Novartis has just shelled out $15 million for Gamida Cell, and here's why.
Swiss drugmaker Novartis has been busy as of late, plunking down $15 million for Israel stem cell therapy developer Gamida Cell.
That will get Novartis another 2.5 percent stake in the company, just a year after spending $35 million on a 15 percent stake in the company, according to a Reuters report.
Novartis could eventually push the deal to $600 million if it exercises the buyout option expiring in 2016.
Why is Novartis making the move? This new investment will help advance Gamida Cell’s clinical programs. That includes developing an experimental treatment for patients with hematological malignancies and blood cancers, like leukemia. This treatment, called NiCord, is set for a Phase III clinical trial in the middle of next year.

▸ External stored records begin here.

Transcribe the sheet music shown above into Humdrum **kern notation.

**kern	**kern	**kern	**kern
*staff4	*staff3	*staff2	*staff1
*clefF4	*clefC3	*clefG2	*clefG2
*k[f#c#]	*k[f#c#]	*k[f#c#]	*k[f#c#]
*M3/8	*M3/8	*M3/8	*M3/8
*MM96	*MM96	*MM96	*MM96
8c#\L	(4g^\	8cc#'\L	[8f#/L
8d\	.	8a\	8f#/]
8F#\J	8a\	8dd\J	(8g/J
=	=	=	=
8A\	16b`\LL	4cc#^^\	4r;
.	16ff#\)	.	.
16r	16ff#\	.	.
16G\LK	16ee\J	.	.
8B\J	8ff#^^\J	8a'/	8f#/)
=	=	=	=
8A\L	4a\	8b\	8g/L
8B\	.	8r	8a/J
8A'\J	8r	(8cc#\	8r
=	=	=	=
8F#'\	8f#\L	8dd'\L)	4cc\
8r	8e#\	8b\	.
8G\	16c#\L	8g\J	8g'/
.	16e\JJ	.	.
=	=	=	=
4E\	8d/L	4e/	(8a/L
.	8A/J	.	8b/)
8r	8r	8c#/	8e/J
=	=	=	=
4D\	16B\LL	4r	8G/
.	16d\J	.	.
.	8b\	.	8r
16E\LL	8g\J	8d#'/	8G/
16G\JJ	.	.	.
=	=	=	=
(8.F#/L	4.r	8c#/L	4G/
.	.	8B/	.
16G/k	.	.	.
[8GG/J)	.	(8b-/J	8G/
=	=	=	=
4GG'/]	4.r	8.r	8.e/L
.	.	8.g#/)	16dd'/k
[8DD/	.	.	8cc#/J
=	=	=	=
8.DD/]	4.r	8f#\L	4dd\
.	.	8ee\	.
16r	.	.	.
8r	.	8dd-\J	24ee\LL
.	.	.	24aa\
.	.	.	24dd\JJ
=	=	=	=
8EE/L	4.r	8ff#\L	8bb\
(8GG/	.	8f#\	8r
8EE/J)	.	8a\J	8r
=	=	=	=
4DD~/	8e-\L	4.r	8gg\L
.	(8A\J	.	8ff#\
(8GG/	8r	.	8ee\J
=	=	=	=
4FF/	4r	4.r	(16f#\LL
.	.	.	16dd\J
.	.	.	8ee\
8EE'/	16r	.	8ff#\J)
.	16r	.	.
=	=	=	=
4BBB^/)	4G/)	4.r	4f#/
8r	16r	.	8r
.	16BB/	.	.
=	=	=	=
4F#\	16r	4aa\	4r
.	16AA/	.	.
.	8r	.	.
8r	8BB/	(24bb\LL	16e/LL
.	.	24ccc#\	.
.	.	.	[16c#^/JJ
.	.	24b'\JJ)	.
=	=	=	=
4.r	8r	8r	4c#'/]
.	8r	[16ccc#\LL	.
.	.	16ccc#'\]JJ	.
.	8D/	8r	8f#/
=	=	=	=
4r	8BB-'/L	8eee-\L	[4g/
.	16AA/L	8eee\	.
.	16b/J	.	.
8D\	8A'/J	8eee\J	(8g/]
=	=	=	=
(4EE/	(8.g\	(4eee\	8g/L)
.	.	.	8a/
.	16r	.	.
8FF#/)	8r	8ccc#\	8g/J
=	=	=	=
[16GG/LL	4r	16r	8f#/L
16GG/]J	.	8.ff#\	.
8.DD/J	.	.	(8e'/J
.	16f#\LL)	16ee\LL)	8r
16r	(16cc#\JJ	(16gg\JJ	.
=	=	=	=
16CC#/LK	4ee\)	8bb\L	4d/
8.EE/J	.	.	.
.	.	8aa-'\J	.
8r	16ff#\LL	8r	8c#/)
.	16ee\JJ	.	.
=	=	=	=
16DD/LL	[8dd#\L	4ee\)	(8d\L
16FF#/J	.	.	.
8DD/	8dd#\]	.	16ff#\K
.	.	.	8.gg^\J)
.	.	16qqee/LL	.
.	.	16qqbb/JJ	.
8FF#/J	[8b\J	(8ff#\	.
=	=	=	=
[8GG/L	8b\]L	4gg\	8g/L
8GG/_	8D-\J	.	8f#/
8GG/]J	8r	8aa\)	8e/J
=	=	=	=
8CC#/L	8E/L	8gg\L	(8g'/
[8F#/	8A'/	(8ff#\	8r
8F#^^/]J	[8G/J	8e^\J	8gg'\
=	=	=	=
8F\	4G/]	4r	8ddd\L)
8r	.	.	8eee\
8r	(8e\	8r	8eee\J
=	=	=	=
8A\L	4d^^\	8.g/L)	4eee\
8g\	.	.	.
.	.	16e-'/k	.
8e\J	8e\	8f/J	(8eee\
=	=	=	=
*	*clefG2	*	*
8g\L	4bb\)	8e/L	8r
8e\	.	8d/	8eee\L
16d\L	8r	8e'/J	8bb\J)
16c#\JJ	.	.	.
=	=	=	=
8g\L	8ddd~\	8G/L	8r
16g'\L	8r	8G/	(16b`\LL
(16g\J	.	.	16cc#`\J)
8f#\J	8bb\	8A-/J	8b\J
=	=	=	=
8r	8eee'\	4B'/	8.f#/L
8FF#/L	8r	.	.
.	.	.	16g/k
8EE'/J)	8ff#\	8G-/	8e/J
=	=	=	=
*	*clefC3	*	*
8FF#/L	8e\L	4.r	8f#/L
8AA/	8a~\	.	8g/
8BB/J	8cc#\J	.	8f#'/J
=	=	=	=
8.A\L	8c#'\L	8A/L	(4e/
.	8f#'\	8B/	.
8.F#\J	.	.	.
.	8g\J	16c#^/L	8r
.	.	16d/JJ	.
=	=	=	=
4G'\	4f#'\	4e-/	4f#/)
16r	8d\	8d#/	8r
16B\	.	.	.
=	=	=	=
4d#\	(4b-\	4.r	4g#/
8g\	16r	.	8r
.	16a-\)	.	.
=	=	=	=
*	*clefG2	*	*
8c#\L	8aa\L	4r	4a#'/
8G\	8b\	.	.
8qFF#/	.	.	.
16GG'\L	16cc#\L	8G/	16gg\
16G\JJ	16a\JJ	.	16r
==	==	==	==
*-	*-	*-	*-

By pulling the trigger on this deal, Novartis has agreed to invest $5 million in Gamida Cell for the extra 2.5 percent, with another $10 million to be spent on late stage development of NiCord.
Under the terms of the agreement, Gamida Cell gets to keep the rights to their products and technology and will not have to hand them over to Novartis.
Novartis is the biggest pharmaceutical company in the world when it comes to sales, with an estimated $57.9 billion in 2013. The company had a market cap of about $280 billion, which would make it the largest healthcare company period in this metric. It is known for producing a wide range of widely used drugs, like Clozaril, Diovan, Ritalin, and Lamisil, to name just a few.
Novartis has three operatin divisions, separated into pharmaceuticals, eye care, and generics.
Gamida Cell describes itself as a world leader in stem cell population expansion technologies, as well as therapeutic products. NiCord is its flagship product, which aims to treat patients with a high risk of leukemia and lymphoma. It would be an alternative to bone marrow transplants.